(Saved data entries)
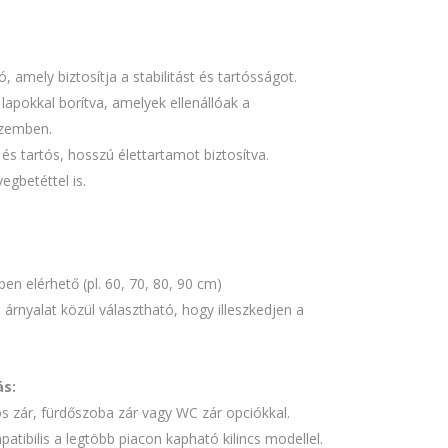
, amely biztosítja a stabilitást és tartósságot.
lapokkal borítva, amelyek ellenállóak a
szemben.
és tartós, hosszú élettartamot biztosítva.
egbetéttel is.
n elérhető (pl. 60, 70, 80, 90 cm)
 árnyalat közül választható, hogy illeszkedjen a
ás:
os zár, fürdőszoba zár vagy WC zár opciókkal.
atibilis a legtöbb piacon kapható kilincs modellel.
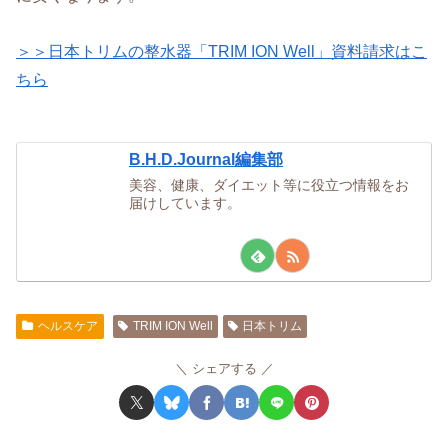
＞＞日本トリムの整水器「TRIM ION Well」資料請求はこ
ちら
B.H.D.Journal編集部
美容、健康、ダイエット等に役立つ情報をお
届けしています。
ヘルスケア
TRIM ION Well
日本トリム
シェアする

## Problem to solve
Type the entries above out again exactly, with no pictures.

## Result of the task
, amely biztosítja a stabilitást és tartósságot.
lapokkal borítva, amelyek ellenállóak a
szemben.
és tartós, hosszú élettartamot biztosítva.
egbetéttel is.
n elérhető (pl. 60, 70, 80, 90 cm)
 árnyalat közül választható, hogy illeszkedjen a
ás:
os zár, fürdőszoba zár vagy WC zár opciókkal.
atibilis a legtöbb piacon kapható kilincs modellel.
＞＞日本トリムの整水器「TRIM ION Well」資料請求はこ
ちら
B.H.D.Journal編集部
美容、健康、ダイエット等に役立つ情報をお
届けしています。
ヘルスケア
TRIM ION Well
日本トリム
シェアする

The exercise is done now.